*** Given entries ***
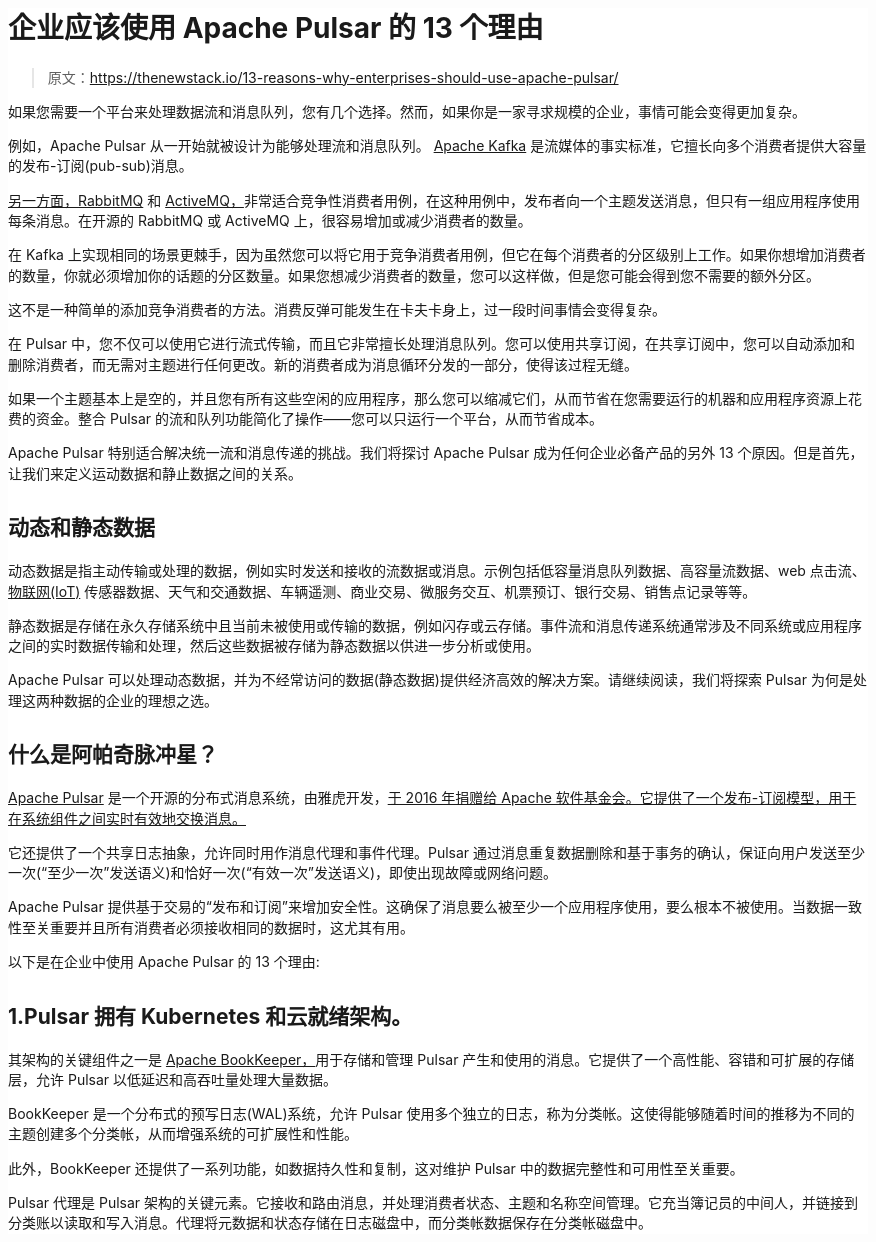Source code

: # 企业应该使用 Apache Pulsar 的 13 个理由

> 原文：<https://thenewstack.io/13-reasons-why-enterprises-should-use-apache-pulsar/>

如果您需要一个平台来处理数据流和消息队列，您有几个选择。然而，如果你是一家寻求规模的企业，事情可能会变得更加复杂。

例如，Apache Pulsar 从一开始就被设计为能够处理流和消息队列。 [Apache Kafka](https://thenewstack.io/apache-kafka-primer/) 是流媒体的事实标准，它擅长向多个消费者提供大容量的发布-订阅(pub-sub)消息。

[另一方面，RabbitMQ](https://www.rabbitmq.com/) 和 [ActiveMQ，](https://activemq.apache.org/)非常适合竞争性消费者用例，在这种用例中，发布者向一个主题发送消息，但只有一组应用程序使用每条消息。在开源的 RabbitMQ 或 ActiveMQ 上，很容易增加或减少消费者的数量。

在 Kafka 上实现相同的场景更棘手，因为虽然您可以将它用于竞争消费者用例，但它在每个消费者的分区级别上工作。如果你想增加消费者的数量，你就必须增加你的话题的分区数量。如果您想减少消费者的数量，您可以这样做，但是您可能会得到您不需要的额外分区。

这不是一种简单的添加竞争消费者的方法。消费反弹可能发生在卡夫卡身上，过一段时间事情会变得复杂。

在 Pulsar 中，您不仅可以使用它进行流式传输，而且它非常擅长处理消息队列。您可以使用共享订阅，在共享订阅中，您可以自动添加和删除消费者，而无需对主题进行任何更改。新的消费者成为消息循环分发的一部分，使得该过程无缝。

如果一个主题基本上是空的，并且您有所有这些空闲的应用程序，那么您可以缩减它们，从而节省在您需要运行的机器和应用程序资源上花费的资金。整合 Pulsar 的流和队列功能简化了操作——您可以只运行一个平台，从而节省成本。

Apache Pulsar 特别适合解决统一流和消息传递的挑战。我们将探讨 Apache Pulsar 成为任何企业必备产品的另外 13 个原因。但是首先，让我们来定义运动数据和静止数据之间的关系。

## 动态和静态数据

动态数据是指主动传输或处理的数据，例如实时发送和接收的流数据或消息。示例包括低容量消息队列数据、高容量流数据、web 点击流、[物联网(IoT)](https://thenewstack.io/what-does-it-mean-to-be-on-the-internet-of-things/) 传感器数据、天气和交通数据、车辆遥测、商业交易、微服务交互、机票预订、银行交易、销售点记录等等。

静态数据是存储在永久存储系统中且当前未被使用或传输的数据，例如闪存或云存储。事件流和消息传递系统通常涉及不同系统或应用程序之间的实时数据传输和处理，然后这些数据被存储为静态数据以供进一步分析或使用。

Apache Pulsar 可以处理动态数据，并为不经常访问的数据(静态数据)提供经济高效的解决方案。请继续阅读，我们将探索 Pulsar 为何是处理这两种数据的企业的理想之选。

## 什么是阿帕奇脉冲星？

[Apache Pulsar](https://pulsar.apache.org/) 是一个开源的分布式消息系统，由雅虎开发，[于 2016 年捐赠给 Apache 软件基金会。它提供了一个发布-订阅模型，用于在系统组件之间实时有效地交换消息。](https://thenewstack.io/apache-pulsar-a-unified-queueing-and-streaming-platform/)

它还提供了一个共享日志抽象，允许同时用作消息代理和事件代理。Pulsar 通过消息重复数据删除和基于事务的确认，保证向用户发送至少一次(“至少一次”发送语义)和恰好一次(“有效一次”发送语义)，即使出现故障或网络问题。

Apache Pulsar 提供基于交易的“发布和订阅”来增加安全性。这确保了消息要么被至少一个应用程序使用，要么根本不被使用。当数据一致性至关重要并且所有消费者必须接收相同的数据时，这尤其有用。

以下是在企业中使用 Apache Pulsar 的 13 个理由:

## 1.Pulsar 拥有 Kubernetes 和云就绪架构。

其架构的关键组件之一是 [Apache BookKeeper，](https://bookkeeper.apache.org/)用于存储和管理 Pulsar 产生和使用的消息。它提供了一个高性能、容错和可扩展的存储层，允许 Pulsar 以低延迟和高吞吐量处理大量数据。

BookKeeper 是一个分布式的预写日志(WAL)系统，允许 Pulsar 使用多个独立的日志，称为分类帐。这使得能够随着时间的推移为不同的主题创建多个分类帐，从而增强系统的可扩展性和性能。

此外，BookKeeper 还提供了一系列功能，如数据持久性和复制，这对维护 Pulsar 中的数据完整性和可用性至关重要。

Pulsar 代理是 Pulsar 架构的关键元素。它接收和路由消息，并处理消费者状态、主题和名称空间管理。它充当簿记员的中间人，并链接到分类账以读取和写入消息。代理将元数据和状态存储在日志磁盘中，而分类帐数据保存在分类帐磁盘中。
*** End of Given entries ***
(Work to complete) Can you reproduce the material from its beginning through the line containing "例如，Apache Pulsar 从一开始就被设计为能够处理流和消息队列。", including that line, without the pictures?

(Written response)
Source code

: # 企业应该使用 Apache Pulsar 的 13 个理由

> 原文：<https://thenewstack.io/13-reasons-why-enterprises-should-use-apache-pulsar/>

如果您需要一个平台来处理数据流和消息队列，您有几个选择。然而，如果你是一家寻求规模的企业，事情可能会变得更加复杂。

例如，Apache Pulsar 从一开始就被设计为能够处理流和消息队列。 [Apache Kafka](https://thenewstack.io/apache-kafka-primer/) 是流媒体的事实标准，它擅长向多个消费者提供大容量的发布-订阅(pub-sub)消息。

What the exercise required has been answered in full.